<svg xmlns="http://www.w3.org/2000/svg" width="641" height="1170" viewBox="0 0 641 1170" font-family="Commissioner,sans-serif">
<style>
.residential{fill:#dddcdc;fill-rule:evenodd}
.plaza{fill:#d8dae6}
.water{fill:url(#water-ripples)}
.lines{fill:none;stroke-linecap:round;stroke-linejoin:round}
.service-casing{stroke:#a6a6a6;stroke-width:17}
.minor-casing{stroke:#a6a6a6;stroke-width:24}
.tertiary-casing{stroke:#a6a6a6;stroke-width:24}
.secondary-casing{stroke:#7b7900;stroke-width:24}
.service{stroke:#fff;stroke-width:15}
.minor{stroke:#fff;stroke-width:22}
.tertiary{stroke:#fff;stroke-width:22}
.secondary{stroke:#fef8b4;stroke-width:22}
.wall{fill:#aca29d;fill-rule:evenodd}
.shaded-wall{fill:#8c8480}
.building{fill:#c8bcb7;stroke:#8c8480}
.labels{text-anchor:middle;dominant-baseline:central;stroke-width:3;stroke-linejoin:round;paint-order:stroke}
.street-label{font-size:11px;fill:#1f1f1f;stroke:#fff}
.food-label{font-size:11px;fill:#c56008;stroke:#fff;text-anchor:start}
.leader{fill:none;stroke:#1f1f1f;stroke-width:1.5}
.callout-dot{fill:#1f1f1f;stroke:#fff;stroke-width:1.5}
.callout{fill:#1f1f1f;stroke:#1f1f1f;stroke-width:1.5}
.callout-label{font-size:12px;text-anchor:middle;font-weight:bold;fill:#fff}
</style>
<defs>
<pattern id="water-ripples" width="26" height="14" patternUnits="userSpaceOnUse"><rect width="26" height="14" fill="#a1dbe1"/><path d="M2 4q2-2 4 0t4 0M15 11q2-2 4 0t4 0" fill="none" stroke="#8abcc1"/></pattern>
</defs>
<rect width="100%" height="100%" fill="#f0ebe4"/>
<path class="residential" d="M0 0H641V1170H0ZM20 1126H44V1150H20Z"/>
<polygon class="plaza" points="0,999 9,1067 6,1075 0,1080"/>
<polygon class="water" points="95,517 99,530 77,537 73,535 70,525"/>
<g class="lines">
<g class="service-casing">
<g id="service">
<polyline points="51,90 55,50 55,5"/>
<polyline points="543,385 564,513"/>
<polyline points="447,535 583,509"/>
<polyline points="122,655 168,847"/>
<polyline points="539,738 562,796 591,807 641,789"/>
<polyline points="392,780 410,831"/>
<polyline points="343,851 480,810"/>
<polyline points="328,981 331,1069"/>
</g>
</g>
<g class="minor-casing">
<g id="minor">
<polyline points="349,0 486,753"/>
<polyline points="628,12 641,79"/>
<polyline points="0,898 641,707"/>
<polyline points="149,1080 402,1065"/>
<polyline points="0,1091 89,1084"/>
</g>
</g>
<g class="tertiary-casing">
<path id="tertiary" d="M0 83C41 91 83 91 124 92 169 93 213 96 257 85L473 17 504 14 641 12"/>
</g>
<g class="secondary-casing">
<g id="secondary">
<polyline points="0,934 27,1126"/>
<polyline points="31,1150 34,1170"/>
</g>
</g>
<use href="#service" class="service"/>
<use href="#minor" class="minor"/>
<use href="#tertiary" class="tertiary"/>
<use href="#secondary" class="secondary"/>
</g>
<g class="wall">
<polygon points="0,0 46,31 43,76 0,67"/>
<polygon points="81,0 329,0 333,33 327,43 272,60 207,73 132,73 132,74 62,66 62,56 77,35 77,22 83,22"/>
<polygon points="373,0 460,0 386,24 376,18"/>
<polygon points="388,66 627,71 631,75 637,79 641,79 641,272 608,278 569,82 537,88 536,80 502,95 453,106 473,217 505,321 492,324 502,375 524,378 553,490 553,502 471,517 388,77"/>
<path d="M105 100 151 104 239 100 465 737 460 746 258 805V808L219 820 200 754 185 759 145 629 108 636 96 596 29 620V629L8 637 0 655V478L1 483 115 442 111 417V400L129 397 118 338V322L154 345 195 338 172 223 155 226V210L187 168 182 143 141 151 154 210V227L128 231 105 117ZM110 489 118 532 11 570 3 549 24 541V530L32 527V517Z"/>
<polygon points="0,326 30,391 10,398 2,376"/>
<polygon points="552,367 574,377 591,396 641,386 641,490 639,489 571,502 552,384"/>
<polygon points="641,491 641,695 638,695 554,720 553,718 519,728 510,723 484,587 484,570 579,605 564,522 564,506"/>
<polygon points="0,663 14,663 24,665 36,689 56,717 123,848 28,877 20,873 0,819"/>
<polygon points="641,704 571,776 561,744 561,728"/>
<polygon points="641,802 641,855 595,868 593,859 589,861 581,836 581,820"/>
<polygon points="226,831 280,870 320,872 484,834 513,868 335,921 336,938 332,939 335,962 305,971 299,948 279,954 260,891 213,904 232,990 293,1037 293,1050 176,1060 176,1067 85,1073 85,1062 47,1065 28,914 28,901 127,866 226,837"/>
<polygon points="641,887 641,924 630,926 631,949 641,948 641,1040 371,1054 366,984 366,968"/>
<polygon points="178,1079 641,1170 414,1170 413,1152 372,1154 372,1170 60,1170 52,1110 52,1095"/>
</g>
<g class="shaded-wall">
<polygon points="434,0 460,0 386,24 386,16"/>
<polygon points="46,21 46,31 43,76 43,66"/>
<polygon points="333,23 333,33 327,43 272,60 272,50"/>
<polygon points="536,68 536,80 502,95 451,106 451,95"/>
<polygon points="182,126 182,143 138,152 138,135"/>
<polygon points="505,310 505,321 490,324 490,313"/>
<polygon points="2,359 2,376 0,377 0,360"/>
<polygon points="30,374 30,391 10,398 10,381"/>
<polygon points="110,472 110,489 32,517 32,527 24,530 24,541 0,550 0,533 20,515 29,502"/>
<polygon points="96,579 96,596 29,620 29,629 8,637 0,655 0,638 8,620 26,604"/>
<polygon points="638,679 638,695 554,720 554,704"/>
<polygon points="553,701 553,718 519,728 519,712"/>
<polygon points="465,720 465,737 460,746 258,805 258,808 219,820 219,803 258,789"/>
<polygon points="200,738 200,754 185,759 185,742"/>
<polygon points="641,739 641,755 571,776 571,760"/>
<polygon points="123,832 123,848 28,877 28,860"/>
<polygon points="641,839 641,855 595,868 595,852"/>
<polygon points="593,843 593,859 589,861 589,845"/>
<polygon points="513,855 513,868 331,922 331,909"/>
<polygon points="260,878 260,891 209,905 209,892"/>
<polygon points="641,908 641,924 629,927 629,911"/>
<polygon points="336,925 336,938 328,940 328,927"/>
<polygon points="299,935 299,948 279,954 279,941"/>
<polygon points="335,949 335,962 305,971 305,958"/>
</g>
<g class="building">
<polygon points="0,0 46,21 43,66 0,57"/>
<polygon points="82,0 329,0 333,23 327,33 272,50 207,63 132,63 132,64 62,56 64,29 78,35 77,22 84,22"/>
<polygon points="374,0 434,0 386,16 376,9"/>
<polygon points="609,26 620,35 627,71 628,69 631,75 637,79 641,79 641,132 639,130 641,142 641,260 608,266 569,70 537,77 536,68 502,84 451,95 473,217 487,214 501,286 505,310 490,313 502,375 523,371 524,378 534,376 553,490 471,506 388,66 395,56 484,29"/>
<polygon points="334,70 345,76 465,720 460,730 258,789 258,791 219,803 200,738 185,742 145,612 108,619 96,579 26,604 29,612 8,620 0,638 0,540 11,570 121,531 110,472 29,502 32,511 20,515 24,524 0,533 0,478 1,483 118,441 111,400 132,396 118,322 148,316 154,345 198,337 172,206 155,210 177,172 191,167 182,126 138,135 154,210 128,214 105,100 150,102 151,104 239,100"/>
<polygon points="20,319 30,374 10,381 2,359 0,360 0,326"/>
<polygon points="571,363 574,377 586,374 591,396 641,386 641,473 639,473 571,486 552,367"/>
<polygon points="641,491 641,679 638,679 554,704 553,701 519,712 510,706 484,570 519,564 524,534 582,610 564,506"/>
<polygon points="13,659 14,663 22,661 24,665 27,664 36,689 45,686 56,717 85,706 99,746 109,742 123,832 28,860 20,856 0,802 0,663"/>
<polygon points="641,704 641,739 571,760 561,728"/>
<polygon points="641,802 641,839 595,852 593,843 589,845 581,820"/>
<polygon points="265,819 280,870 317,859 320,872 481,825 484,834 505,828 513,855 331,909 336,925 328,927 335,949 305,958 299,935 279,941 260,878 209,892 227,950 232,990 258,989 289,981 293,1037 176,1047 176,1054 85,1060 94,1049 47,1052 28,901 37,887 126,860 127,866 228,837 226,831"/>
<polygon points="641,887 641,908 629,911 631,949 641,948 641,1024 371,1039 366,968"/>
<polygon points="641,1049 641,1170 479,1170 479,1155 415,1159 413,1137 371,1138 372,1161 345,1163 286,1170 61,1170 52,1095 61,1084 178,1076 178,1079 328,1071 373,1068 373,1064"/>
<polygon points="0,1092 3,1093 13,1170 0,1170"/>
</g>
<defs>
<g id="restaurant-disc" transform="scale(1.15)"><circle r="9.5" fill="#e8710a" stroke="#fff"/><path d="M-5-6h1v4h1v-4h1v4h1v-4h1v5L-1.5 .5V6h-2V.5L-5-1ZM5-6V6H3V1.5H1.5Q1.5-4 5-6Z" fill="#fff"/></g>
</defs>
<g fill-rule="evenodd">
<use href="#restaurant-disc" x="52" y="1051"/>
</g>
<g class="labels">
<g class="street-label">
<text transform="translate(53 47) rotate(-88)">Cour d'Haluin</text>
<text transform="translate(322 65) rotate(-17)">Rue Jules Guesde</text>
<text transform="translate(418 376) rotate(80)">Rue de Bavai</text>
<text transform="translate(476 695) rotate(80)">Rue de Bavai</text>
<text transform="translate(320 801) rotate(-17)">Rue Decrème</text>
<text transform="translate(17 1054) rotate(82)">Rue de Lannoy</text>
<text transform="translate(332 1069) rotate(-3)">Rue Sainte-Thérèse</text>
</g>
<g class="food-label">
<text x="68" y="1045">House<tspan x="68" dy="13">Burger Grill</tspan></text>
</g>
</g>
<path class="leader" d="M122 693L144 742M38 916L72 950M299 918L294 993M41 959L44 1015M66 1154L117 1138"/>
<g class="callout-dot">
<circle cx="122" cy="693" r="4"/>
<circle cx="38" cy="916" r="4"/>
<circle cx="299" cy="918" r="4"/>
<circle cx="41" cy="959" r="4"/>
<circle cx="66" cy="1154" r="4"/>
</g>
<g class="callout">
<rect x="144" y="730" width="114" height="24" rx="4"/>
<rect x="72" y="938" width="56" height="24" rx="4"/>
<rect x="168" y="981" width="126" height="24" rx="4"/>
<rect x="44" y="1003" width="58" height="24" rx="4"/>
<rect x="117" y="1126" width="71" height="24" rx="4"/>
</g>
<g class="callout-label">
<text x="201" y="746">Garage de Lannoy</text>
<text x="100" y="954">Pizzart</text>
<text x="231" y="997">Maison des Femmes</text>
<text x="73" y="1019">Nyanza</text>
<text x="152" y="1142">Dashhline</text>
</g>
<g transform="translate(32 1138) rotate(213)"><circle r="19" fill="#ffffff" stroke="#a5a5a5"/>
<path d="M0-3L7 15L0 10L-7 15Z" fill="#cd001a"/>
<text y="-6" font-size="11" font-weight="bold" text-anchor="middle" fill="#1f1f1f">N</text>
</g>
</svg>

....

→ **What is required**
From the records, copy out each line that includes the string "lines".

→ **Output below**
.lines{fill:none;stroke-linecap:round;stroke-linejoin:round}
<g class="lines">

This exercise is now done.